## DIRECTIONS FOR THIS TASK
Can you retype the listing below line for line, without changing anything?

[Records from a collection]
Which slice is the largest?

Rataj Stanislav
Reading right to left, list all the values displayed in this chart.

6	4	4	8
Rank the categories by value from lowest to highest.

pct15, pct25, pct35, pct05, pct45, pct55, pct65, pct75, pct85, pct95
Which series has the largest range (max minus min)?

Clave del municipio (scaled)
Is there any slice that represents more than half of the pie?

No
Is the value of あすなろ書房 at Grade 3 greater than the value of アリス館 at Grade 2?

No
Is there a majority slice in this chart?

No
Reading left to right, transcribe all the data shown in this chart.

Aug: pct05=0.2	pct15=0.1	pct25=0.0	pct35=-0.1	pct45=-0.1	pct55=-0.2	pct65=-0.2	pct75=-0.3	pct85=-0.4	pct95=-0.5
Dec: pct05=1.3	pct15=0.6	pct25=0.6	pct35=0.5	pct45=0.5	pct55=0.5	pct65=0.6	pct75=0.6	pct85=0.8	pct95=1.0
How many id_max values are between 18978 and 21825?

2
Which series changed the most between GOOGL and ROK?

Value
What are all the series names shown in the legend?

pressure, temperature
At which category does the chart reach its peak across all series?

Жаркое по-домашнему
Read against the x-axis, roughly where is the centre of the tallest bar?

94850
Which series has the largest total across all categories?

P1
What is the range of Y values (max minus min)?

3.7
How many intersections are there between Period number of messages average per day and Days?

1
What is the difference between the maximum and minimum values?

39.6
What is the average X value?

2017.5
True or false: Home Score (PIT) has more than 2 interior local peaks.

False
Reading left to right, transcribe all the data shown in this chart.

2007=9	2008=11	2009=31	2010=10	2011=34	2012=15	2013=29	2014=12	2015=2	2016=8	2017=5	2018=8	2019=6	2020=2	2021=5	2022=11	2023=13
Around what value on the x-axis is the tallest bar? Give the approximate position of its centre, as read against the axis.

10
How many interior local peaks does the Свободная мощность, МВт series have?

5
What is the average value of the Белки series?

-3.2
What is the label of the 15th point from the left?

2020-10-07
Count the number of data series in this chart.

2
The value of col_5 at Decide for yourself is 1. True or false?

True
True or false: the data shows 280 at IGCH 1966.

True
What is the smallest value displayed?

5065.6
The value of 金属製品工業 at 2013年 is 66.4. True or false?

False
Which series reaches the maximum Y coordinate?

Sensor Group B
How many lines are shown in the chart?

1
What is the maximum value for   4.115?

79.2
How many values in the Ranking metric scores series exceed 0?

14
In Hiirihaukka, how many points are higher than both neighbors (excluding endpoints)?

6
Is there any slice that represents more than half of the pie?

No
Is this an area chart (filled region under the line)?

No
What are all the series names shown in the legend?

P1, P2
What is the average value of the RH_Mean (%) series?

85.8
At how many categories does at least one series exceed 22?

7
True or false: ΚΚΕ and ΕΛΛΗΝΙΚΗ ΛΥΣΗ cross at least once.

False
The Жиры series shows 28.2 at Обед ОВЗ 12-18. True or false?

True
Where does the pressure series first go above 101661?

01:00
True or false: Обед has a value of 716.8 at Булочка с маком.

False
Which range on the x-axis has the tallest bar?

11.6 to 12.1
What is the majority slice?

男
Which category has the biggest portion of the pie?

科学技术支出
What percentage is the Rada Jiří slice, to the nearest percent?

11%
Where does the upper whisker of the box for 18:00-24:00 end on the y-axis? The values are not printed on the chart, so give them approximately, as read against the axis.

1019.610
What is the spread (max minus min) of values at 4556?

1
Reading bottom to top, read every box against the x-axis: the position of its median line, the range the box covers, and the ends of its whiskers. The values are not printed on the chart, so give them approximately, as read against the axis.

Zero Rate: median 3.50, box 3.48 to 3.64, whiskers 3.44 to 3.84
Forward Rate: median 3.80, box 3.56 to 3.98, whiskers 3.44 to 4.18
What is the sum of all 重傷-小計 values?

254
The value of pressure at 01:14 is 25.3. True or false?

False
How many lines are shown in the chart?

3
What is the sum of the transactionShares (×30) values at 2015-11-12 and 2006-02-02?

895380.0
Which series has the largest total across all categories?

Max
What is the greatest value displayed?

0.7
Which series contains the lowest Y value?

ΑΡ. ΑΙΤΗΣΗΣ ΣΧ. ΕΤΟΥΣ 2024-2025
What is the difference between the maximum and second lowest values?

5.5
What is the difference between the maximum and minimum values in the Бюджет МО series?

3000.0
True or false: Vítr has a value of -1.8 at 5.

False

## ANSWER AREA
Which slice is the largest?

Rataj Stanislav
Reading right to left, list all the values displayed in this chart.

6	4	4	8
Rank the categories by value from lowest to highest.

pct15, pct25, pct35, pct05, pct45, pct55, pct65, pct75, pct85, pct95
Which series has the largest range (max minus min)?

Clave del municipio (scaled)
Is there any slice that represents more than half of the pie?

No
Is the value of あすなろ書房 at Grade 3 greater than the value of アリス館 at Grade 2?

No
Is there a majority slice in this chart?

No
Reading left to right, transcribe all the data shown in this chart.

Aug: pct05=0.2	pct15=0.1	pct25=0.0	pct35=-0.1	pct45=-0.1	pct55=-0.2	pct65=-0.2	pct75=-0.3	pct85=-0.4	pct95=-0.5
Dec: pct05=1.3	pct15=0.6	pct25=0.6	pct35=0.5	pct45=0.5	pct55=0.5	pct65=0.6	pct75=0.6	pct85=0.8	pct95=1.0
How many id_max values are between 18978 and 21825?

2
Which series changed the most between GOOGL and ROK?

Value
What are all the series names shown in the legend?

pressure, temperature
At which category does the chart reach its peak across all series?

Жаркое по-домашнему
Read against the x-axis, roughly where is the centre of the tallest bar?

94850
Which series has the largest total across all categories?

P1
What is the range of Y values (max minus min)?

3.7
How many intersections are there between Period number of messages average per day and Days?

1
What is the difference between the maximum and minimum values?

39.6
What is the average X value?

2017.5
True or false: Home Score (PIT) has more than 2 interior local peaks.

False
Reading left to right, transcribe all the data shown in this chart.

2007=9	2008=11	2009=31	2010=10	2011=34	2012=15	2013=29	2014=12	2015=2	2016=8	2017=5	2018=8	2019=6	2020=2	2021=5	2022=11	2023=13
Around what value on the x-axis is the tallest bar? Give the approximate position of its centre, as read against the axis.

10
How many interior local peaks does the Свободная мощность, МВт series have?

5
What is the average value of the Белки series?

-3.2
What is the label of the 15th point from the left?

2020-10-07
Count the number of data series in this chart.

2
The value of col_5 at Decide for yourself is 1. True or false?

True
True or false: the data shows 280 at IGCH 1966.

True
What is the smallest value displayed?

5065.6
The value of 金属製品工業 at 2013年 is 66.4. True or false?

False
Which series reaches the maximum Y coordinate?

Sensor Group B
How many lines are shown in the chart?

1
What is the maximum value for   4.115?

79.2
How many values in the Ranking metric scores series exceed 0?

14
In Hiirihaukka, how many points are higher than both neighbors (excluding endpoints)?

6
Is there any slice that represents more than half of the pie?

No
Is this an area chart (filled region under the line)?

No
What are all the series names shown in the legend?

P1, P2
What is the average value of the RH_Mean (%) series?

85.8
At how many categories does at least one series exceed 22?

7
True or false: ΚΚΕ and ΕΛΛΗΝΙΚΗ ΛΥΣΗ cross at least once.

False
The Жиры series shows 28.2 at Обед ОВЗ 12-18. True or false?

True
Where does the pressure series first go above 101661?

01:00
True or false: Обед has a value of 716.8 at Булочка с маком.

False
Which range on the x-axis has the tallest bar?

11.6 to 12.1
What is the majority slice?

男
Which category has the biggest portion of the pie?

科学技术支出
What percentage is the Rada Jiří slice, to the nearest percent?

11%
Where does the upper whisker of the box for 18:00-24:00 end on the y-axis? The values are not printed on the chart, so give them approximately, as read against the axis.

1019.610
What is the spread (max minus min) of values at 4556?

1
Reading bottom to top, read every box against the x-axis: the position of its median line, the range the box covers, and the ends of its whiskers. The values are not printed on the chart, so give them approximately, as read against the axis.

Zero Rate: median 3.50, box 3.48 to 3.64, whiskers 3.44 to 3.84
Forward Rate: median 3.80, box 3.56 to 3.98, whiskers 3.44 to 4.18
What is the sum of all 重傷-小計 values?

254
The value of pressure at 01:14 is 25.3. True or false?

False
How many lines are shown in the chart?

3
What is the sum of the transactionShares (×30) values at 2015-11-12 and 2006-02-02?

895380.0
Which series has the largest total across all categories?

Max
What is the greatest value displayed?

0.7
Which series contains the lowest Y value?

ΑΡ. ΑΙΤΗΣΗΣ ΣΧ. ΕΤΟΥΣ 2024-2025
What is the difference between the maximum and second lowest values?

5.5
What is the difference between the maximum and minimum values in the Бюджет МО series?

3000.0
True or false: Vítr has a value of -1.8 at 5.

False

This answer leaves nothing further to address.